§ **TRY IT**
All of the entries should be restated word for word, but without their pictures.

Stored data entries
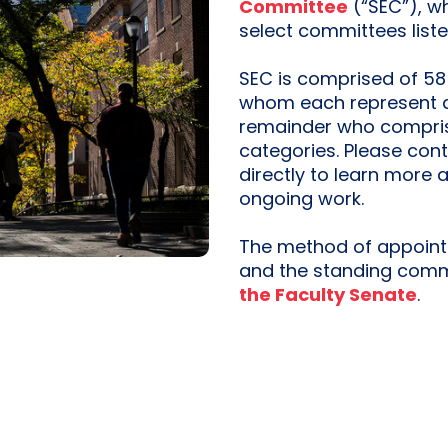
Committee
(“SEC”), w
select committees list
SEC is comprised of 58
whom each represent a 
remainder who compris
categories. Please con
directly to learn more 
ongoing work.
The method of appoint
and the standing commi
the Faculty Senate
.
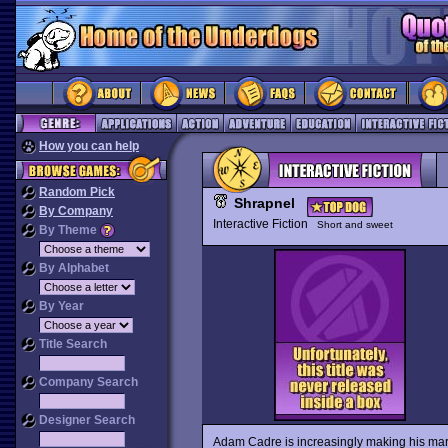
How you can help
Random Pick
Shrapnel
By Company
Interactive Fiction
Short and sweet
By Theme
By Alphabet
By Year
Title Search
Company Search
Designer Search
Adam Cadre is increasingly making his mark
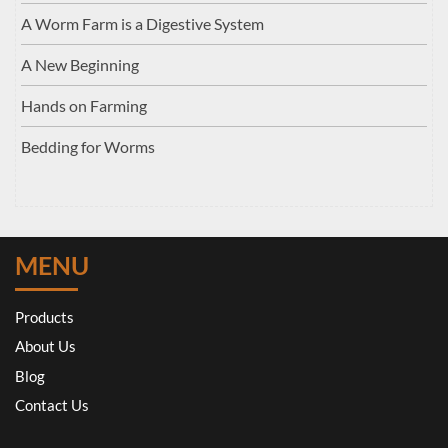
A Worm Farm is a Digestive System
A New Beginning
Hands on Farming
Bedding for Worms
MENU
Products
About Us
Blog
Contact Us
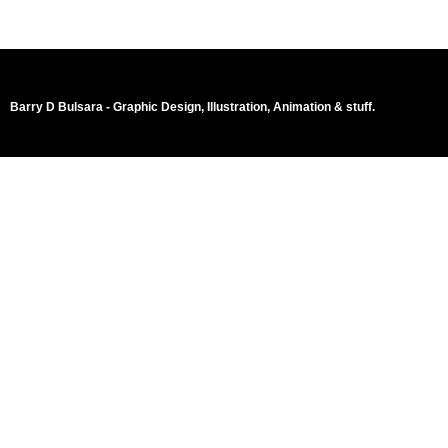
Barry D Bulsara - Graphic Design, Illustration, Animation & stuff.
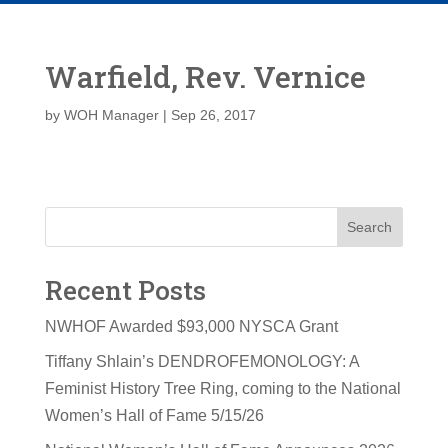
Warfield, Rev. Vernice
by
WOH Manager
|
Sep 26, 2017
Search
Recent Posts
NWHOF Awarded $93,000 NYSCA Grant
Tiffany Shlain’s DENDROFEMONOLOGY: A
Feminist History Tree Ring, coming to the National
Women’s Hall of Fame 5/15/26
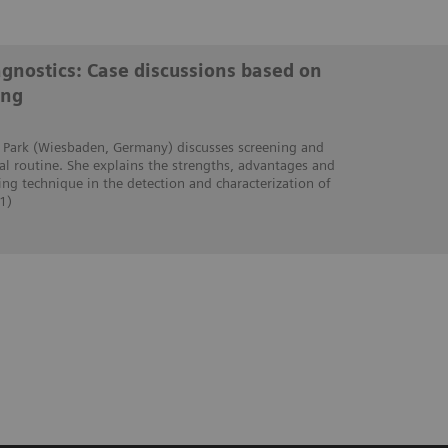
iagnostics: Case discussions based on
ing
ra Park (Wiesbaden, Germany) discusses screening and
cal routine. She explains the strengths, advantages and
ing technique in the detection and characterization of
1)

§ **WRITTEN RESPONSE**
Committee
(“SEC”), w
select committees list
SEC is comprised of 58
whom each represent a 
remainder who compris
categories. Please con
directly to learn more 
ongoing work.
The method of appoint
and the standing commi
the Faculty Senate
.
How you can help
Random Pick
Shrapnel
By Company
Interactive Fiction
Short and sweet
By Theme
By Alphabet
By Year
Title Search
Company Search
Designer Search
Adam Cadre is increasingly making his mark
A Worm Farm is a Digestive System
A New Beginning
Hands on Farming
Bedding for Worms
MENU
Products
About Us
Blog
Contact Us
Barry D Bulsara - Graphic Design, Illustration, Animation & stuff.
Warfield, Rev. Vernice
by
WOH Manager
|
Sep 26, 2017
Search
Recent Posts
NWHOF Awarded $93,000 NYSCA Grant
Tiffany Shlain’s DENDROFEMONOLOGY: A
Feminist History Tree Ring, coming to the National
Women’s Hall of Fame 5/15/26
iagnostics: Case discussions based on
ing
ra Park (Wiesbaden, Germany) discusses screening and
cal routine. She explains the strengths, advantages and
ing technique in the detection and characterization of
1)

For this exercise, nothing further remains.